To improve productivity within the UK manufacturing sector, businesses need better ways of managing data capacity and the flow of traffic travelling across their networks. Andrew Hunter (director, VINCI Energies UK & ROI) and Russell Crampin (director, Axians UK) explain.
It’s no secret that the UK has something of a productivity problem. Official figures show that UK productivity growth lags behind competitors such as Germany, the US, France and Italy.
Most recently, official figures showed a 0.2% productivity rise in the UK manufacturing sector for the first three months of 2017. However, the UK’s overall economy saw fall in productivity levels of 0.5%.
Recent editions of the Manufacturing Barometer show that the UK’s manufacturing sector recognises the need to improve productivity. Research from EEF suggests that manufacturing performs 69% of the UK’s overall business investment in R&D. And as ever, there’s a diverse set of opinions on what industry needs to do to boost its contribution to UK productivity.
In our experience, businesses wanting to improve productivity essentially have two challenges: upgrading equipment, and upgrading processes. So there’s a need to invest both in new technologies and in developing the ability to make best use of the advantages those technologies can offer.
Finding a route to improving productivity
Many manufacturers recognise that one route towards increasing productivity in both equipment and processes is to invest in digital innovations that allow an upgrade in approaches to monitoring, control and optimisation in the production line. Investment in modern machinery, improved automation and smart devices for employees can improve efficiency across a business.
Digital technology is expanding fast, and employees and third party businesses require access to an increasing range of connected devices, each consuming data on the network to help them improve business performance.
At VINCI Energies, we welcome this smarter, more connected environment as a way to improve productivity across manufacturers. But as we tell our customers every day, it’s vital to have an ICT infrastructure which is resilient enough to adapt and handle increased traffic that comes from a variety of devices and data-sources accessing the network.
Managing increased traffic in the network
This year’s Annual Manufacturing Report showed that most manufacturers take a pragmatic view of connectivity’s impact on productivity. The truth is that, depending on the way it’s implemented, better ICT networks can offer significant opportunities to bolster agility, flexibility, and productivity.
What’s certain is that for many companies, increased connectivity most likely means upgrading multiple elements of existing ICT infrastructure, including the underlying network that carries data between on- and off-site systems.
An employee today might come to work with a phone, laptop, tablet and smartwatch, quadrupling the amount of traffic travelling across their network.
Manufacturers often undertake point network upgrades as a low cost way to cope with this extra traffic.
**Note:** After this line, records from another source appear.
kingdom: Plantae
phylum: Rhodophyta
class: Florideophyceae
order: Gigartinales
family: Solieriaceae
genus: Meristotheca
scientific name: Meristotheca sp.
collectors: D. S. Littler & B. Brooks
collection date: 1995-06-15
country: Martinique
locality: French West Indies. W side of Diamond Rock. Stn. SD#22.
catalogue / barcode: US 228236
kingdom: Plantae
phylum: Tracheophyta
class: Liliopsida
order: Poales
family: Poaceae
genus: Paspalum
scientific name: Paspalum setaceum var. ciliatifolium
The problem is, much like patching or building new road network bypasses, you are just delaying an inevitable and significant congestion problem.
At that point, it becomes a question of how you can use existing routes more effectively. And just as motorways now use smart gantries to analyse the speed of traffic and change speed limits and lane allocation in real time to keep things moving, critical networks can be streamlined using solutions like software-defined wide area network (SD-WAN) as a traffic management system.
This allows companies to direct data differently based on the information that data contains, and on how important it is, just as a motorway has multiple lanes which can allow faster cars to overtake slow moving freight and avoid delays that might otherwise come from road works and other obstacles.
By investing in improved ICT infrastructure, companies can see better returns on investment they make into upgrading their equipment, while implementing smarter processes that allow employees to concentrate on helping the business perform. And deploying these solutions is more cost-effective and less time-intensive than simply throwing more bandwidth at the problem.
The future of productivity in manufacturing
You can look at companies’ ICT networks as the glue which supports the increasing digitalisation we’re seeing across manufacturing.
EEF’s Productivity: state of the manufacturing nation report showed that acquiring systems which support connected machines and allow the capture and processing of large amounts of data will be more prominent in the investment decisions of manufacturers over the next five years.
While systems like AR, VR, 3D printing, robotics and IoT may push the boundaries of network performance in the near term, the ICT sector is a fluent and rapidly developing environment. Manufacturers’ networks must be sufficiently flexible to cope with increasing application and service demands for the next five to ten years.
Investing in upgrading networks will help manufacturers to improve their productivity and make best use of the new technologies and innovative solutions that are the future of the production line.